管理者が把握しない「シャドーIT」のリスクは高いといえるでしょう。既存のひな型を活用してルールを整備しつつ、技術的に特定の操作を拒否する「ガードレール」を用意することで、安全な活用が可能になります(加藤氏)
⑤デザインシステムブランドの一貫性を担保
AIでマーケティングコンテンツを生成する際、ブランドイメージを100%維持するのはまだ難しい。そのため、禁則事項などをまとめた「デザインシステム」をAIに認識させる必要がある。アドビの「Adobe GenStudio」のように、自社のガイドラインやペルソナに合わせて画像を生成できる製品の活用も、一貫性を保つための有効な手段となる。
⑥組織文化好奇心を引き出す「チェンジマネジメント」
日本の職場ではAI利用に対する好奇心は高いが、同時に「仕事を失うのではないか」という不安も抱えている。
好奇心はあるが不安で悲観的というのは、ワクワク感と同時に「本当に安全なのか」という戸惑いの表れかもしれません。ガバナンスを整えて不安を軽減できれば、日本でも活用が波に乗る可能性は十分にあります(加藤氏)
組織を変える際には抵抗感が伴うため、推進側はロジックだけで進める「ロジカルハラスメント」に陥らないよう注意が必要だ。各部門の責任者と対話し、協調的な姿勢で進める「チェンジマネジメント」こそが、成功の鍵となる。
AI導入にゴールはない。見直しを続けられる「組織力」を
加藤氏は、AIの発展スピードを考えれば、企業の導入に明確なゴールはないと語る。
一度やって終わりではなく、見直しを続けられる状態を組織として作ること。

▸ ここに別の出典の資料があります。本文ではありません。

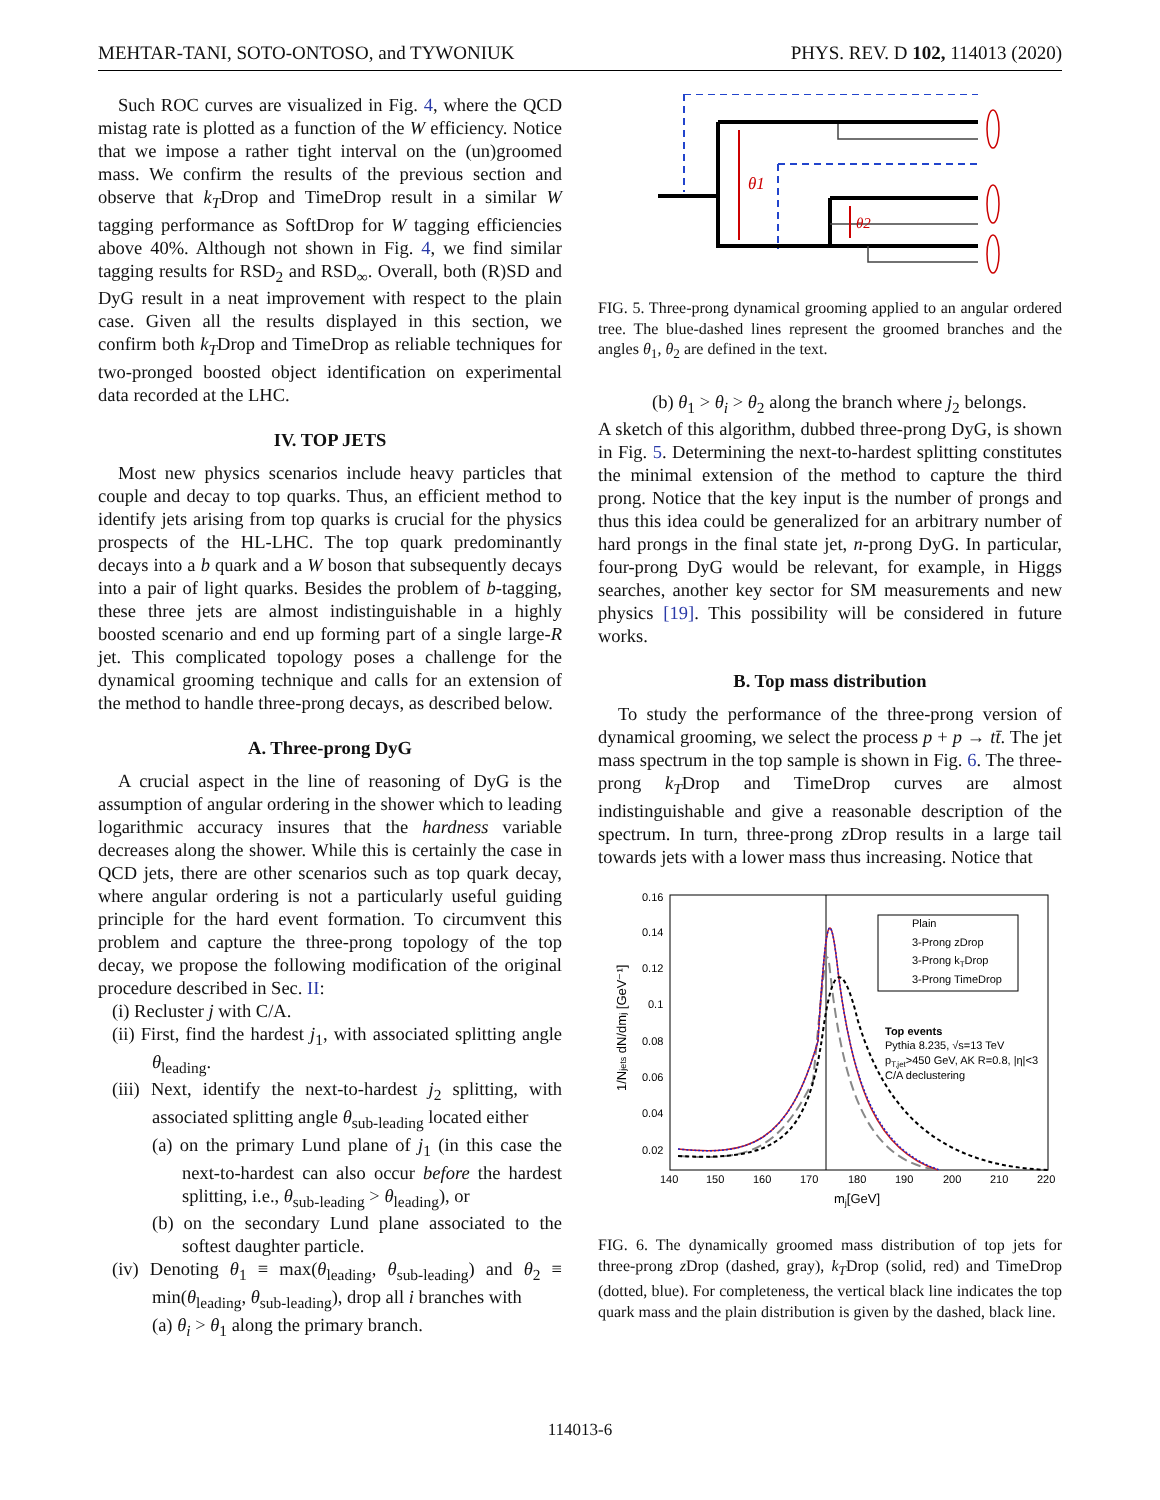MEHTAR-TANI, SOTO-ONTOSO, and TYWONIUK PHYS. REV. D 102, 114013 (2020)
Such ROC curves are visualized in Fig. 4, where the QCD mistag rate is plotted as a function of the W efficiency. Notice that we impose a rather tight interval on the (un)groomed mass. We confirm the results of the previous section and observe that k<sub>T</sub>Drop and TimeDrop result in a similar W tagging performance as SoftDrop for W tagging efficiencies above 40%. Although not shown in Fig. 4, we find similar tagging results for RSD<sub>2</sub> and RSD<sub>∞</sub>. Overall, both (R)SD and DyG result in a neat improvement with respect to the plain case. Given all the results displayed in this section, we confirm both k<sub>T</sub>Drop and TimeDrop as reliable techniques for two-pronged boosted object identification on experimental data recorded at the LHC.
IV. TOP JETS
Most new physics scenarios include heavy particles that couple and decay to top quarks. Thus, an efficient method to identify jets arising from top quarks is crucial for the physics prospects of the HL-LHC. The top quark predominantly decays into a b quark and a W boson that subsequently decays into a pair of light quarks. Besides the problem of b-tagging, these three jets are almost indistinguishable in a highly boosted scenario and end up forming part of a single large-R jet. This complicated topology poses a challenge for the dynamical grooming technique and calls for an extension of the method to handle three-prong decays, as described below.
A. Three-prong DyG
A crucial aspect in the line of reasoning of DyG is the assumption of angular ordering in the shower which to leading logarithmic accuracy insures that the hardness variable decreases along the shower. While this is certainly the case in QCD jets, there are other scenarios such as top quark decay, where angular ordering is not a particularly useful guiding principle for the hard event formation. To circumvent this problem and capture the three-prong topology of the top decay, we propose the following modification of the original procedure described in Sec. II:
(i) Recluster j with C/A.
(ii) First, find the hardest j<sub>1</sub>, with associated splitting angle θ<sub>leading</sub>.
(iii) Next, identify the next-to-hardest j<sub>2</sub> splitting, with associated splitting angle θ<sub>sub-leading</sub> located either
(a) on the primary Lund plane of j<sub>1</sub> (in this case the next-to-hardest can also occur before the hardest splitting, i.e., θ<sub>sub-leading</sub> > θ<sub>leading</sub>), or
(b) on the secondary Lund plane associated to the softest daughter particle.
(iv) Denoting θ<sub>1</sub> ≡ max(θ<sub>leading</sub>, θ<sub>sub-leading</sub>) and θ<sub>2</sub> ≡ min(θ<sub>leading</sub>, θ<sub>sub-leading</sub>), drop all i branches with
(a) θ<sub>i</sub> > θ<sub>1</sub> along the primary branch.
θ1
θ2
FIG. 5. Three-prong dynamical grooming applied to an angular ordered tree. The blue-dashed lines represent the groomed branches and the angles θ<sub>1</sub>, θ<sub>2</sub> are defined in the text.
(b) θ<sub>1</sub> > θ<sub>i</sub> > θ<sub>2</sub> along the branch where j<sub>2</sub> belongs.
A sketch of this algorithm, dubbed three-prong DyG, is shown in Fig. 5. Determining the next-to-hardest splitting constitutes the minimal extension of the method to capture the third prong. Notice that the key input is the number of prongs and thus this idea could be generalized for an arbitrary number of hard prongs in the final state jet, n-prong DyG. In particular, four-prong DyG would be relevant, for example, in Higgs searches, another key sector for SM measurements and new physics [19]. This possibility will be considered in future works.
B. Top mass distribution
To study the performance of the three-prong version of dynamical grooming, we select the process p + p → tt̄. The jet mass spectrum in the top sample is shown in Fig. 6. The three-prong k<sub>T</sub>Drop and TimeDrop curves are almost indistinguishable and give a reasonable description of the spectrum. In turn, three-prong z Drop results in a large tail towards jets with a lower mass thus increasing. Notice that
0.16
0.14
0.12
0.1
0.08
0.06
0.04
0.02
140
150
160
170
180
190
200
210
220
mj[GeV]
1/Njets dN/dmj [GeV⁻¹]
Plain
3-Prong zDrop
3-Prong kTDrop
3-Prong TimeDrop
Top events
Pythia 8.235, √s=13 TeV
pT,jet>450 GeV, AK R=0.8, |η|<3
C/A declustering
FIG. 6. The dynamically groomed mass distribution of top jets for three-prong z Drop (dashed, gray), k<sub>T</sub>Drop (solid, red) and TimeDrop (dotted, blue). For completeness, the vertical black line indicates the top quark mass and the plain distribution is given by the dashed, black line.
114013-6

それこそが、今求められる本当の組織力ではないでしょうか(加藤氏)
最初からすべてを完璧にやろうとすれば、それこそ「AI疲れ」で倒れてしまう 。まずは、自社が「個人レベル」なのか「部署レベル」なのか、広木大地氏が著書「AIエージェント 人類と協働する機械」で提唱する成熟レベルの5段階と照らし合わせ、現在地を正しく把握することから始めるのがコツだという。
個人レベル、部署レベル、社内ナレッジ活用へと順に育てあげる中で、自社が今どこにいるかを把握すれば、やるべき施策に集中できる。
ミツエーリンクスは、自社の推進経過をブログなどで発信し続けていく予定だ。「小さく始めて、大きく育てる」。組織全体でAIと共生し、ビジネスを加速させるための挑戦は、まだ始まったばかりだ。